The world is different today.


----------



## futboldad1 (Aug 3, 2021)

Carlsbad7 said:


> Was this data from the Covid season that didnt happen? Or, was it from the season right before Covid? Also was it Boys data? Girls data?
> 
> The reason I ask about which season is it's likely from before both Covid happened and DA blew up.
> 
> The world is different today.


This is from the season that just ended.....about 70% of game were played so the Covid season did happen......the data is just for girls......the standings in the season before Covid where 50% of games were played and the past one where 70% were played is eerily similar in showing which clubs are at the top, in the middle and at the bottom......... that is the data but if being pushed I will go out on a cliff edge and say it will be more of the same this season but with Beach and Legends entering in the upper half


----------



## Carlsbad7 (Aug 3, 2021)

Alika M said:


> ECNL Boys Southwest Division lost 3 clubs also, but that is due to those clubs being in MLS Next (Strikers FC, LA Surf, RSL-Az).  But they kept perennial bottom feeders DMCV Sharks and LA Breakers.  No clue why


This is an odd statement. You're saying that on the boys side 3 clubs left ECNL for Next. How does this equate to Sharks and or Breakers + ECNL status?

If anything it sounds like clubs are leaving ECNL on the boys side but Sharks and Breakers haven't  decided to make the jump yet.


----------



## Carlsbad7 (Aug 3, 2021)

futboldad1 said:


> This is from the season that just ended.....about 70% of game were played so the Covid season did happen......the data is just for girls......the standings in the season before Covid where 50% of games were played and the past one where 70% were played is eerily similar in showing which clubs are at the top, in the middle and at the bottom......... that is the data but if being pushed I will go out on a cliff edge and say it will be more of the same this season but with Beach and Legends entering in the upper half


I see what you mean + agree with the likely outcome.

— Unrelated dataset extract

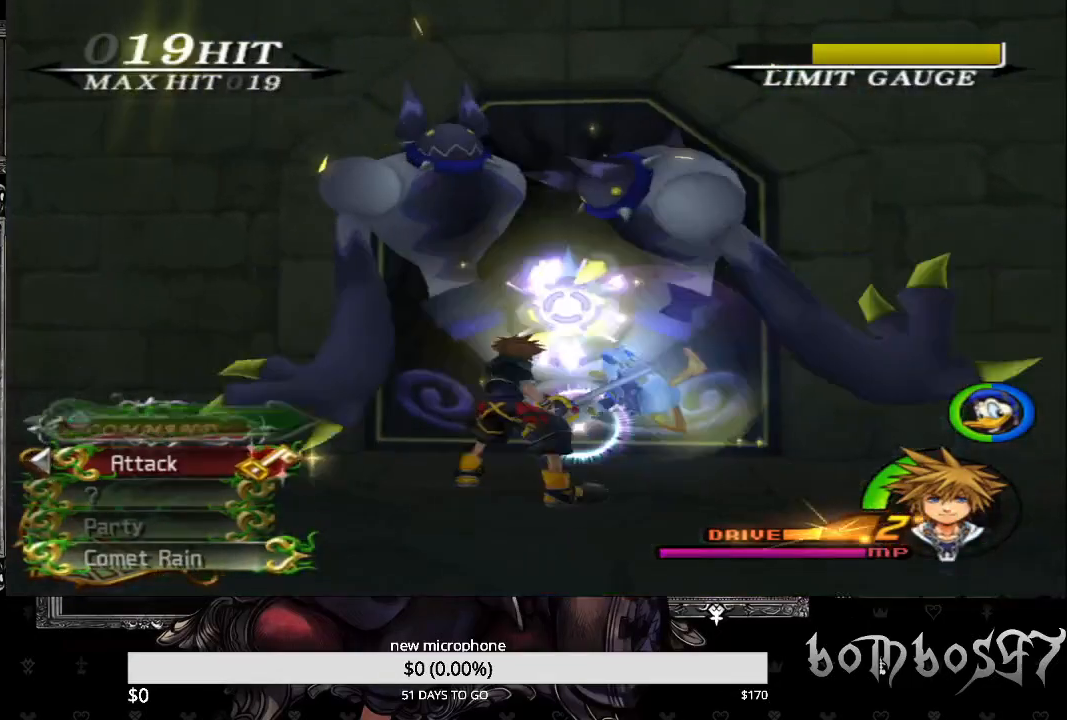
{"buttons": ["CROSS"], "left_stick": "center", "right_stick": "center", "events": [[33, "TRIANGLE", "up"], [67, "CROSS", "up"], [100, "TRIANGLE", "down"], [133, "CROSS", "down"], [200, "TRIANGLE", "up"], [233, "CROSS", "up"], [300, "CROSS", "down"], [400, "CROSS", "up"], [467, "CROSS", "down"]]}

Something needs to change within Sharks leadership. Perfect opportunity to clean house + seriously review all current Director and above leadership. Might need to do the same with the Board of Directors.


----------



## Alika M (Aug 3, 2021)

Carlsbad7 said:


> This is an odd statement. You're saying that on the boys side 3 clubs left ECNL for Next. How does this equate to Sharks and or Breakers + ECNL status?
> 
> If anything it sounds like clubs are leaving ECNL on the boys side but Sharks and Breakers haven't  decided to make the jump yet.



The 3 clubs that left, did so because ECNL requires their top team to be in ECNL.  Since their "top team" would now be in MLS Next, they were breaking the contract and were ushered out (except for Strikers who left on their own after a single ECNL season).  Their ECRL equivalent ("second team") goes to Elite Academy League.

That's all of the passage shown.